The rhel 6.5 version of pacemaker does not handle this situation well.  The end result here is that after some pacemaker component failures the cib is corrupted. Two identical cib entries for the same rsc_order constraint make their way into the cib, which appears to prevent the nodes from recovering.

This issue has been addressed upstream already.
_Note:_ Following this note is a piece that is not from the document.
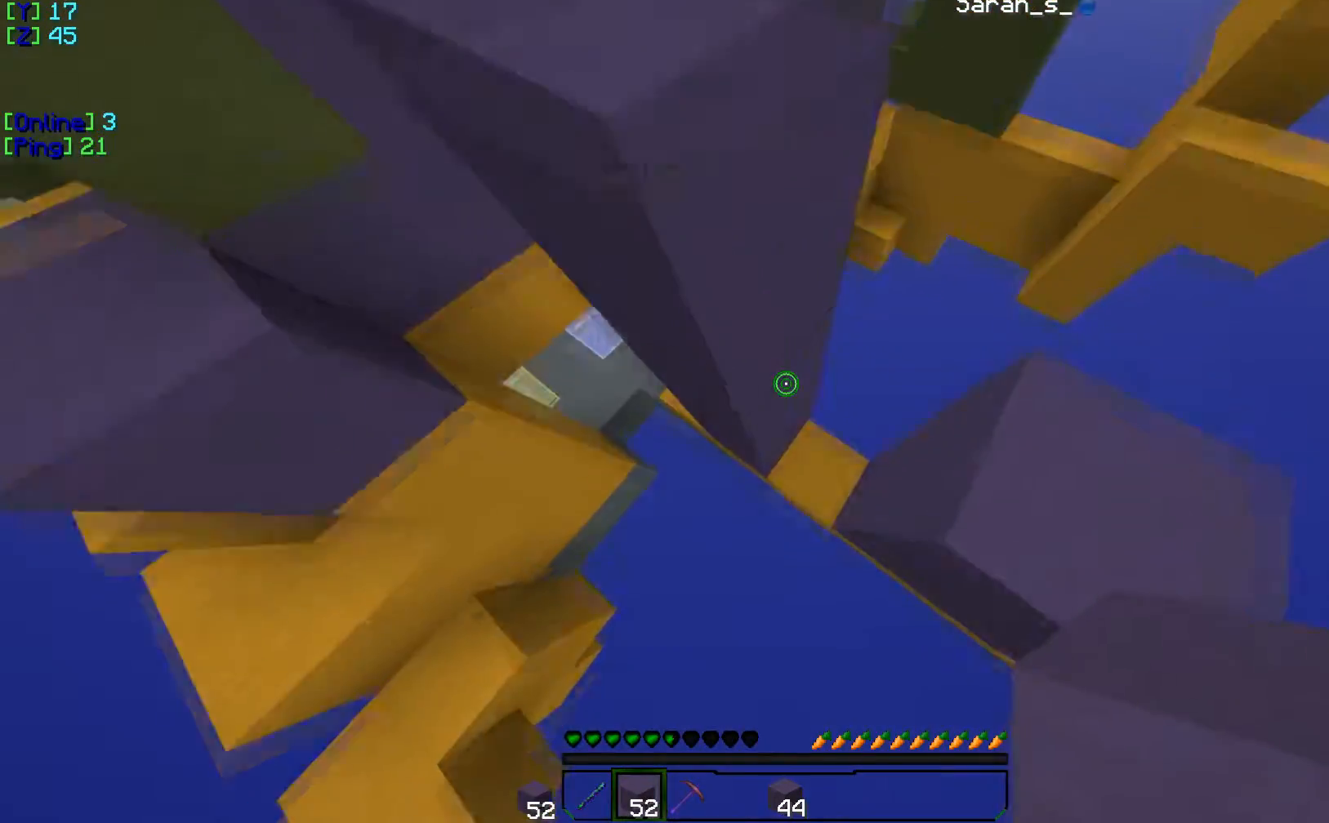
{"keys": ["w"], "events": []}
Cib writes are now executed in cpg order across cluster-nodes which will prevent nodes from stomping on each other like this.

The work-around for this issue is to avoid executing synced pcs commands that involve cib writes (like resource creation and constraint creation).

-- Vossel

Comment 3 Andrew Beekhof 2014-05-06 00:05:51 UTC

This is the patch I'll be testing:

diff --git a/lib/cib/cib_utils.c b/lib/cib/cib_utils.c
index 8791eab..024dfc3 100644
--- a/lib/cib/cib_utils.c
+++ b/lib/cib/cib_utils.c
@@ -506,8 +506,12 @@ cib_perform_op(const char *op, int call_options, cib_op_t * fn, gboolean is_quer
         if (dtd_throttle++ % 20) {
             /* Throttle the amount of costly validation we perform due to slave updates.
              * The master already validated it...
+             *
+             * But since people are trying to run the same commands
+             * concurrently on multiple hosts, it is only safe to do
+             * this for status updates
              */
-            check_dtd = FALSE;
+            check_dtd = *config_changed;
         }
 
     } else if (is_set(call_options, cib_inhibit_bcast) && safe_str_eq(section, XML_CIB_TAG_STATUS)) {

Comment 4 Andrew Beekhof 2014-05-06 05:18:58 UTC

Scratch build if anyone else would like to test too:
   http://brewweb.devel.redhat.com/brew/taskinfo?taskID=7419459

Comment 5 Andrew Beekhof 2014-10-23 03:53:37 UTC

6.6 includes changes that prevent this problem from occurring anymore. Closing.